Don’t be fooled: this is not a day off for educators. We are still working, sometimes more strenuously than we do when students are in class. If you want to know what it’s really like, I encourage you to keep reading.
Here is an example of a usual Wednesday for me:
- Get to school at 7:00 and prepare for my Google Meet classes with my three blocks. This includes sending out an announcement with an agenda of what we will discuss. This might also include preparing materials to review for students to see virtually.
- While waiting for my students to come to my Google Meet at 8:00, I grade any assignments that were submitted overnight, I respond to emails from students and parents, I check attendance from the previous day (this means checking Canvas to see who has logged in since the previous evening), I send reminder emails to students who have not checked in or submitted assignments.

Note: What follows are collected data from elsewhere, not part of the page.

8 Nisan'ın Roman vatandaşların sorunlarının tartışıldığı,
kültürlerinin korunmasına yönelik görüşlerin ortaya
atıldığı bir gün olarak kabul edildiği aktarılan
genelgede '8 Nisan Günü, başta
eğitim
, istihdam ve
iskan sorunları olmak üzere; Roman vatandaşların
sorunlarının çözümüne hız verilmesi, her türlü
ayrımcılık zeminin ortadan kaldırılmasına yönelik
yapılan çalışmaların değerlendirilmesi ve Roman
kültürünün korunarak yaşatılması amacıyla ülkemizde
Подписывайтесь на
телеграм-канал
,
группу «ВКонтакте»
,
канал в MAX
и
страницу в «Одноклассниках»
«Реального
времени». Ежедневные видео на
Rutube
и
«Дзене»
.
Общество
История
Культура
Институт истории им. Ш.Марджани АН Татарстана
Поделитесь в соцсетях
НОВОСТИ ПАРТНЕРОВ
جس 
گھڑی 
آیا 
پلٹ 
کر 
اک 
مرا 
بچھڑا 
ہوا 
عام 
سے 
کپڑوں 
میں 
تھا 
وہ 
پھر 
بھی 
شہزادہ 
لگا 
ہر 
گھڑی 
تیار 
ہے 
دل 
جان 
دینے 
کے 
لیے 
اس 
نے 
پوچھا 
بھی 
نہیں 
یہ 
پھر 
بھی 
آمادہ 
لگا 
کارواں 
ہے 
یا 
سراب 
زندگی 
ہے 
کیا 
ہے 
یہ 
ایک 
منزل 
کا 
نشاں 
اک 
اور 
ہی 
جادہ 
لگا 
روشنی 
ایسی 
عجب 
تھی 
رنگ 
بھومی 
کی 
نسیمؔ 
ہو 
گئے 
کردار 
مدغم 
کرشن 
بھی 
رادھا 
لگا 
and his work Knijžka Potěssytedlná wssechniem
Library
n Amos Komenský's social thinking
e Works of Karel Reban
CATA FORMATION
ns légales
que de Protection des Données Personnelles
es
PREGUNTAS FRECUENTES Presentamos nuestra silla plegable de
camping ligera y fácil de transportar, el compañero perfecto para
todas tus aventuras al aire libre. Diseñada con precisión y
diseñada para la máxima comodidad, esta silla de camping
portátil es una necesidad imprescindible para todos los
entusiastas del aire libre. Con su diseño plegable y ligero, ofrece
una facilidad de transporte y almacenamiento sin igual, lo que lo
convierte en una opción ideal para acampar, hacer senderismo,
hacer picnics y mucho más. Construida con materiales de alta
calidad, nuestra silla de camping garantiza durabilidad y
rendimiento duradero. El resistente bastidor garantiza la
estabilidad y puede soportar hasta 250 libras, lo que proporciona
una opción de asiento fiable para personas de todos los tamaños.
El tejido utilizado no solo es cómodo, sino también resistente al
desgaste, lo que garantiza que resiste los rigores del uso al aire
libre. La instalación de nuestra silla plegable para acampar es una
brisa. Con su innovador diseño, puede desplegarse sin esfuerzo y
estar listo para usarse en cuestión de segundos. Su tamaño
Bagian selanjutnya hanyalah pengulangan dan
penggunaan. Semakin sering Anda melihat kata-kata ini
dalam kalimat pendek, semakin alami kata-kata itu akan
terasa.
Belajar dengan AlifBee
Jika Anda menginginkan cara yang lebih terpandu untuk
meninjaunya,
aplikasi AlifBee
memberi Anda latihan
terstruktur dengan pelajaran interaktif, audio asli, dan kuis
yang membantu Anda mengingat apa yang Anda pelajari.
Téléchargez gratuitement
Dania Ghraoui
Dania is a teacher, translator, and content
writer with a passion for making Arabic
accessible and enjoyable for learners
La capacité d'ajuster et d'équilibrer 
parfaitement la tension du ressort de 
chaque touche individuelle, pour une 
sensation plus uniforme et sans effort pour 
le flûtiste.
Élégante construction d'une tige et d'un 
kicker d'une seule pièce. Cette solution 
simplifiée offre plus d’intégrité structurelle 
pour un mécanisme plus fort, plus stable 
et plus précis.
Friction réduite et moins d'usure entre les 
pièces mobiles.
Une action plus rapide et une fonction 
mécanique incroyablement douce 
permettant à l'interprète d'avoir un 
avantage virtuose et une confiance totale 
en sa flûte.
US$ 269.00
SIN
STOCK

- I host three Google Meets during the day from 8-8:50, 9-9:50, and 11-11:50, typically with only a few students in attendance for each class. One of these meetings includes working one-on-one with a student who has difficulty transitioning from one item to the next. Oftentimes, I walk him through finding assignments on Canvas, opening assignments in his Google Drive, giving step-by-step directions for assignments (multiple times), waiting while his Wi-Fi or the school Wi-Fi catches up with what he is trying to complete, and catching up with him from the week before.
- During my planning period (10-11), I put lessons together on Canvas for the next week, which includes posting directions, attaching Docs for them to complete the assignments, and a walk-through video explaining the directions for students who need audio directions. I add rubrics for assignments that need them and insert graphics to try to make the assignments more engaging.

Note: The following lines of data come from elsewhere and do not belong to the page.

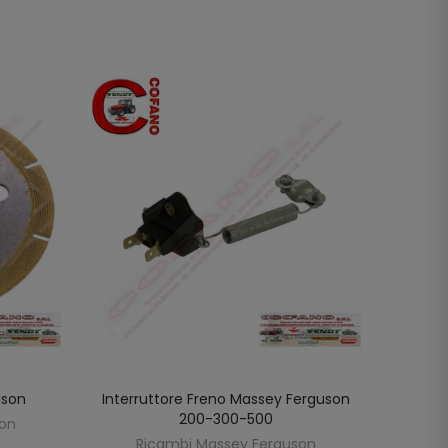
uson
Interruttore Freno Massey Ferguson
M
LO
AGGIUNGI AL CARRELLO
200-300-500
son
R
Ricambi Massey Ferguson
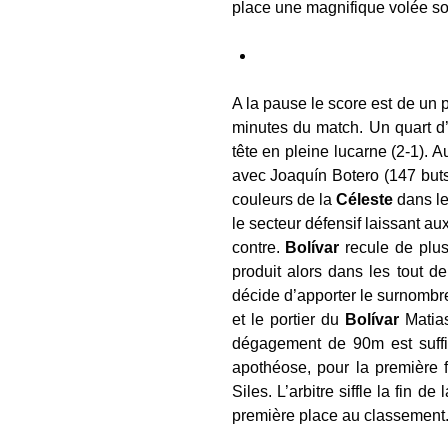
place une magnifique volée sou
A la pause le score est de un 
minutes du match. Un quart d’
tête en pleine lucarne (2-1). A
avec Joaquín Botero (147 buts
couleurs de la
Céleste
dans le
le secteur défensif laissant a
contre.
Bolívar
recule de plus
produit alors dans les tout de
décide d’apporter le surnombre
et le portier du
Bolívar
Matias
dégagement de 90m est suffis
apothéose, pour la première 
Siles. L’arbitre siffle la fin d
première place au classement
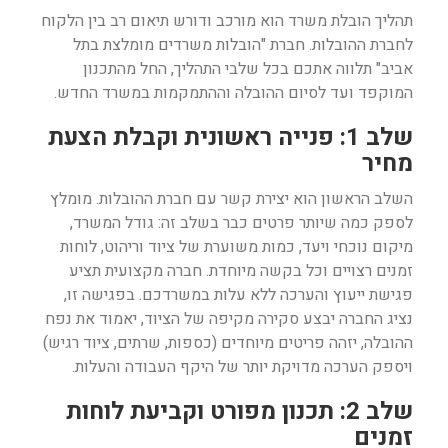
תהליך הובלת משרד הוא מורכב ודורש תיאום רב בין הלקוח
לחברת ההובלות. חברת "הובלות משרדים מומלצת בתל
אביב" תלווה אתכם בכל שלבי התהליך, החל מהתכנון
המוקפד ועד לסיום ההובלה וההתמקמות במשרד החדש.
שלב 1: פנייה ראשונית וקבלת הצעת
מחיר
השלב הראשון הוא יצירת קשר עם חברת ההובלות. מומלץ
לספק כמה שיותר פרטים כבר בשלב זה: גודל המשרד,
מיקום נוכחי ויעד, כמות משוערת של ציוד וריהוט, לוחות
זמנים רצויים וכל בקשה מיוחדת. חברה מקצועית תציע
פגישת ייעוץ והערכה ללא עלות במשרדכם. בפגישה זו,
נציג החברה יבצע סקירה מקיפה של הציוד, יאמוד את נפח
ההובלה, יזהה פריטים מיוחדים (כספות, שרתים, ציוד רגיש)
ויספק הערכה מדויקת יותר של היקף העבודה והעלות.
שלב 2
: תכנון מפורט וקביעת לוחות
זמנים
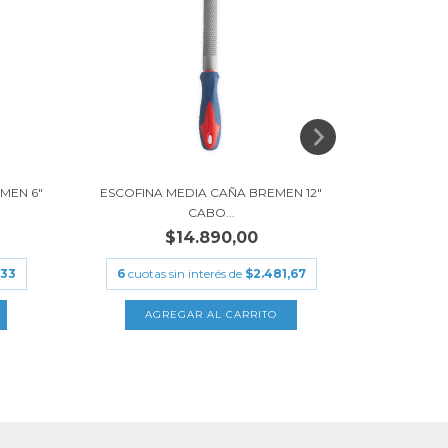
MEN 6"
ESCOFINA MEDIA CAÑA BREMEN 12"
LIMA CUA
CABO...
$14.890,00
,33
6
cuotas sin interés de
$2.481,67
6
cuota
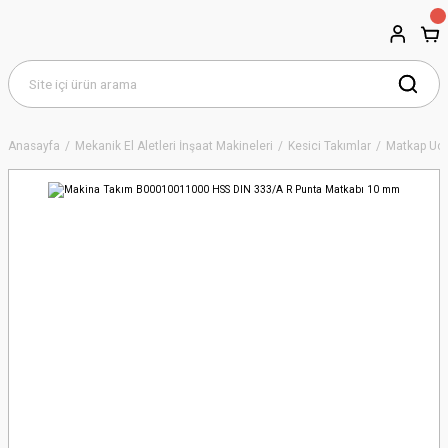
Anasayfa
Mekanik El Aletleri İnşaat Makineleri
Kesici Takımlar
Matkap Uçl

- After my Google Meet with each of my classes, I eat lunch, usually taking only about 15-20 minutes because of the ever growing list of things I need to do.
- From 12:30-3:15, I continue posting assignments, updating grades, responding to emails, conferencing with individual students about writing or research assignments, calling home, checking attendance, sending student email reminders about assignments, checking in with counselors and administrators about students who aren’t participating in classes, updating my Google Slides with directions for my in-person students (because, yes, I teach Monday-Tuesday and Thursday-Friday), looking ahead at the next part of my unit plans to prepare new lessons for a few weeks out, participating in required school meetings (virtually or in-person), preparing materials to send home to students who do not have Wi-Fi, and on and on.
Some people think that Wednesdays are days off for teachers. Again, looking at the way that I use my Wednesdays, teachers are using every minute in the day to provide the best possible education for their students, regardless of the fact that we see some of them in-person only two days a week and others we see when they attend Google Meet or individual conferences.
Understand that some of our students never check in for virtual meetings, they do not respond to phone calls or emails, they do not complete assignments (even when we print assignments for them to complete on paper and prepare packets for them weekly). Understand also that teachers will be responsible for doing whatever we can to ensure that students have multiple opportunities to complete assignments so that they pass our classes, including providing 2-3 alternate modes of delivery for them (virtual, on-paper, and contract).
Please tell us again that teachers’ jobs are easier this year because we are teaching virtually or because only a quarter of our students are in our classes at a time. And we are doing all of this without any hope of a COLA raise this year or in the foreseeable future.